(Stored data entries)
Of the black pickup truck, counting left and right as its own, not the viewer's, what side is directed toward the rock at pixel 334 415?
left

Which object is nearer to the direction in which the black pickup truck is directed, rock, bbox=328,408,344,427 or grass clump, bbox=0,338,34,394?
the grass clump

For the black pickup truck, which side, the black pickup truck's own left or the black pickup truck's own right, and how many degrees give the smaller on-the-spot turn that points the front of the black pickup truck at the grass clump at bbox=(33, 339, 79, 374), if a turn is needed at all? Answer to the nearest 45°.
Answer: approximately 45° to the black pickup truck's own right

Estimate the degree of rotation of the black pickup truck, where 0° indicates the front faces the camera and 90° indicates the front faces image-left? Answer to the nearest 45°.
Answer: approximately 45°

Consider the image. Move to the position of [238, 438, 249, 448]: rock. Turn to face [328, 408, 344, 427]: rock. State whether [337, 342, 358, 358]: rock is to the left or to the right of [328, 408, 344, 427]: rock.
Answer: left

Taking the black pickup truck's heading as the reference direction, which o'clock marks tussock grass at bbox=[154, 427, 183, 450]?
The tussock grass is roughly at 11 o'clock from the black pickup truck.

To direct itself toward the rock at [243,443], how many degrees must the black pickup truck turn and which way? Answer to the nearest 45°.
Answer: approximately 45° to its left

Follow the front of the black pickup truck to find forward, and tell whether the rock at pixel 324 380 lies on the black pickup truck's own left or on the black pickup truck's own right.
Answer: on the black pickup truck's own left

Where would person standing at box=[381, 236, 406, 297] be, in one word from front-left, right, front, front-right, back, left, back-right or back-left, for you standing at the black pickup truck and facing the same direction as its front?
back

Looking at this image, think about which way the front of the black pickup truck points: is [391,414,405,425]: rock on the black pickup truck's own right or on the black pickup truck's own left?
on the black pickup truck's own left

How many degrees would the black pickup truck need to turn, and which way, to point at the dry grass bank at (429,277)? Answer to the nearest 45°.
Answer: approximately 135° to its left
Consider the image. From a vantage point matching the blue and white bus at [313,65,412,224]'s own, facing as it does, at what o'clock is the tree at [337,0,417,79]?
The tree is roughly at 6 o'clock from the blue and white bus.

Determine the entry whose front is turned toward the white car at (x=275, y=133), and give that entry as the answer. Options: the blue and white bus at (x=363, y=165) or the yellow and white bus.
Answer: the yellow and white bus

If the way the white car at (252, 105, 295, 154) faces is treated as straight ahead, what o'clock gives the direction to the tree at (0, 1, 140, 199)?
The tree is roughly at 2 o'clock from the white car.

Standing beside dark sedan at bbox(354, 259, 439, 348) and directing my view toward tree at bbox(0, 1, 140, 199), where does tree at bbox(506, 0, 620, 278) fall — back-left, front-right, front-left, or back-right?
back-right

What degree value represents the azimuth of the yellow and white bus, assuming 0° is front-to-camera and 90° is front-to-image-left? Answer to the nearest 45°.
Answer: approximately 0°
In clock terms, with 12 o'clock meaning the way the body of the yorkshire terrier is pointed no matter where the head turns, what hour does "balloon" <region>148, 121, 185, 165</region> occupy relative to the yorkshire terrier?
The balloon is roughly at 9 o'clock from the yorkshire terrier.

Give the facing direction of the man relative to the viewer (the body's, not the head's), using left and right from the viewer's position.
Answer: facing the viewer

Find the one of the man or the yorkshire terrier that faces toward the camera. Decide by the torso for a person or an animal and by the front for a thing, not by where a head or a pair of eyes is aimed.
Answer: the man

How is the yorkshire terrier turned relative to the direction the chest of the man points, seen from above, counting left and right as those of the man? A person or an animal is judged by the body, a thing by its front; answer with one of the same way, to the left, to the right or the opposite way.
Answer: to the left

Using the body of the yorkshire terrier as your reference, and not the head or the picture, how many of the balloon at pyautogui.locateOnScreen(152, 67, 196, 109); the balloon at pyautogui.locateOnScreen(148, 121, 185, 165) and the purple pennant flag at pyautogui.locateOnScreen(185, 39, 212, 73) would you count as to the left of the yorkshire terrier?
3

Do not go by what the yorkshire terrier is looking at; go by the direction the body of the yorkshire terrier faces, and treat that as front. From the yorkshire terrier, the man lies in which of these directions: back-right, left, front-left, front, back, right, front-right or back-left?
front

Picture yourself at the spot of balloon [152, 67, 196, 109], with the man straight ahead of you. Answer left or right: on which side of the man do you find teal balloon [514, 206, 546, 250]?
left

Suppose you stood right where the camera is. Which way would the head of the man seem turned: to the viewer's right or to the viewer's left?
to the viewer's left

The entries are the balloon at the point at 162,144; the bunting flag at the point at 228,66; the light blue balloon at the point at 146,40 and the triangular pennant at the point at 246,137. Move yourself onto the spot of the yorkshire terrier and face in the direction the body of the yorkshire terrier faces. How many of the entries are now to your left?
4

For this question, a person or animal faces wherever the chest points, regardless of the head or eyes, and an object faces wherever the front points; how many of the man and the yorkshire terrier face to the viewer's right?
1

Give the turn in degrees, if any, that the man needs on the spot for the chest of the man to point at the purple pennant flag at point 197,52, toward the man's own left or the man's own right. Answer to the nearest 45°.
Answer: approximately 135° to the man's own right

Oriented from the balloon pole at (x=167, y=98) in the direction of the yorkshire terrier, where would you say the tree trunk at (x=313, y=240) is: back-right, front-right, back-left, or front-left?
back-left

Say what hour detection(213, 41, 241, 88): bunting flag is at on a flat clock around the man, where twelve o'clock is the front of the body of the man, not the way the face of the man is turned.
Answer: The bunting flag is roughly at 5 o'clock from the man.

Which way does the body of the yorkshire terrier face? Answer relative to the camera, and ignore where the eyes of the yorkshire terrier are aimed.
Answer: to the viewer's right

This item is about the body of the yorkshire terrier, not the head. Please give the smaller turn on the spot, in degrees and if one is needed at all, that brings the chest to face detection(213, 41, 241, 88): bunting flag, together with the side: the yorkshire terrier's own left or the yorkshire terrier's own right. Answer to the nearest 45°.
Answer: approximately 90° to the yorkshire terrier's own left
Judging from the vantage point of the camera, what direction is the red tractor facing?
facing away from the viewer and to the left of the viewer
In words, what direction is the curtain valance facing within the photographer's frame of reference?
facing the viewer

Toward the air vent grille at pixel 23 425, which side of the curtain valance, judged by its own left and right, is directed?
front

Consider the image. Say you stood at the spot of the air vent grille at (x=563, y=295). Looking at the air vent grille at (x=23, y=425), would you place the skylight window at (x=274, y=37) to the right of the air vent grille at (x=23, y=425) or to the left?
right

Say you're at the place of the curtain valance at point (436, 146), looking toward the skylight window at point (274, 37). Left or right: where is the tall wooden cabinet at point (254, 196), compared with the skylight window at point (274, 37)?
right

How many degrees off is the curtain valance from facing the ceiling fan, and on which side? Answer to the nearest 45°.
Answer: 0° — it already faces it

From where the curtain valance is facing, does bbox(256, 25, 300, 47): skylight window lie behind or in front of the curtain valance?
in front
...
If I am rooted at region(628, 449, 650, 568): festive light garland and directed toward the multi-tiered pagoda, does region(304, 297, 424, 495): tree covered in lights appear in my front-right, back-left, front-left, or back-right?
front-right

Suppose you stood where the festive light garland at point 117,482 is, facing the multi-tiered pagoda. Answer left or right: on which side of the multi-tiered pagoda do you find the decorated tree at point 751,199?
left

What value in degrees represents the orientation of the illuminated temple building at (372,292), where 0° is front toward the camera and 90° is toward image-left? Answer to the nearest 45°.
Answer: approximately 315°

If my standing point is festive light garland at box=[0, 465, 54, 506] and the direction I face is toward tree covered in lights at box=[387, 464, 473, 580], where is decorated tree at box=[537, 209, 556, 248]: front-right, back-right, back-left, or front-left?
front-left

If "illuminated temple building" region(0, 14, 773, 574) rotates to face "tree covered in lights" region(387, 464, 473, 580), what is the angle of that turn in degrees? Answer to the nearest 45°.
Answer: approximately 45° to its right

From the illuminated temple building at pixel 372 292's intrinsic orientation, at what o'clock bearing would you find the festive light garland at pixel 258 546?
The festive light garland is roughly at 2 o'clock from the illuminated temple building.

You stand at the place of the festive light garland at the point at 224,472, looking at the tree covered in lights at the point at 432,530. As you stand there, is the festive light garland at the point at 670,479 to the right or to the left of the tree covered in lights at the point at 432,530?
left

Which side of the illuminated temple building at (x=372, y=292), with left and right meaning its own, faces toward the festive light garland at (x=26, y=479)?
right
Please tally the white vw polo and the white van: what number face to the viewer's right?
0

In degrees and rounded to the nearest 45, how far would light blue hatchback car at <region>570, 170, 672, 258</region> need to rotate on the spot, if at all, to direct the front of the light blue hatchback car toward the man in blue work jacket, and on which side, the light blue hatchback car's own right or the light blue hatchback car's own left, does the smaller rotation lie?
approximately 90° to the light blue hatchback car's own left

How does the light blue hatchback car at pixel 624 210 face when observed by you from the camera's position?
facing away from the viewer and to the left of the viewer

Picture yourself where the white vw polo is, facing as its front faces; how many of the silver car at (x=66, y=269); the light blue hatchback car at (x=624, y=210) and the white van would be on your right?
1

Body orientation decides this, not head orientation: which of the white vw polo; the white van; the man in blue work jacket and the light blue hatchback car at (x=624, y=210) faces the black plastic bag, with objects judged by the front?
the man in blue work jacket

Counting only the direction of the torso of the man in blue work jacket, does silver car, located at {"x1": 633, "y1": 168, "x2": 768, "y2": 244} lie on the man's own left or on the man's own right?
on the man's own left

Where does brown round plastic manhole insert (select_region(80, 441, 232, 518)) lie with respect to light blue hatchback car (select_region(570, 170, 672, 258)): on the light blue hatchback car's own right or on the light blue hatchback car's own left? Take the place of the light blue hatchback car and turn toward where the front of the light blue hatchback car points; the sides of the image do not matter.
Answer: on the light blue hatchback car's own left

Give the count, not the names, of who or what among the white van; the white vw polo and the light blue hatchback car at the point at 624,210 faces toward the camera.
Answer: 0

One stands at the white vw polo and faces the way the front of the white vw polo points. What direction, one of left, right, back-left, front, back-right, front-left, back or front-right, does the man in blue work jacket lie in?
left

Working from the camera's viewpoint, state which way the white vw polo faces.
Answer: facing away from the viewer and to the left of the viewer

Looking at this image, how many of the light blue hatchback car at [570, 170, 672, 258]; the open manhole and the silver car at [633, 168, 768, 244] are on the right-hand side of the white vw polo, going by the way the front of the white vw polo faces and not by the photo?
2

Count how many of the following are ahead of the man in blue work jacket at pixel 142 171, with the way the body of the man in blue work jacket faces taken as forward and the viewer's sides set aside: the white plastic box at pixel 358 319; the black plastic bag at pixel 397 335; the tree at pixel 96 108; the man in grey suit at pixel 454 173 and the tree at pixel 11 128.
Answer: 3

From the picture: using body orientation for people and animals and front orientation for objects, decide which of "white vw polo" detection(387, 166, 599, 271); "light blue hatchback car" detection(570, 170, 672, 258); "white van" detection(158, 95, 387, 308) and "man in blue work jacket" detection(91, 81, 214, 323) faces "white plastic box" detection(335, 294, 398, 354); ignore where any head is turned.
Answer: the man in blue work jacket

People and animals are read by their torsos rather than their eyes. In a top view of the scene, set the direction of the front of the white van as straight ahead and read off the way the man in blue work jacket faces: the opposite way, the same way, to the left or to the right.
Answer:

→ Task goal: Which lines of the records contain the string "pennant"? Case counts. Pick out each of those lines and copy it in full.

→ Response:
Using the body of the yorkshire terrier as your reference, and not the head or the picture, how many of the balloon at pyautogui.locateOnScreen(152, 67, 196, 109); the balloon at pyautogui.locateOnScreen(148, 121, 185, 165) and the purple pennant flag at pyautogui.locateOnScreen(185, 39, 212, 73) would you count as to the left of the yorkshire terrier?
The entries are the balloon at the point at 162,144; the bunting flag at the point at 228,66; the light blue balloon at the point at 146,40 and the triangular pennant at the point at 246,137. Move yourself onto the spot of the yorkshire terrier and face in the direction the body of the yorkshire terrier faces. How many of the entries are now to your left?
Give the turn in degrees, if any, that the man needs on the spot for the chest of the man to point at the purple pennant flag at point 197,52, toward the man's own left or the man's own right. Answer to the nearest 45°.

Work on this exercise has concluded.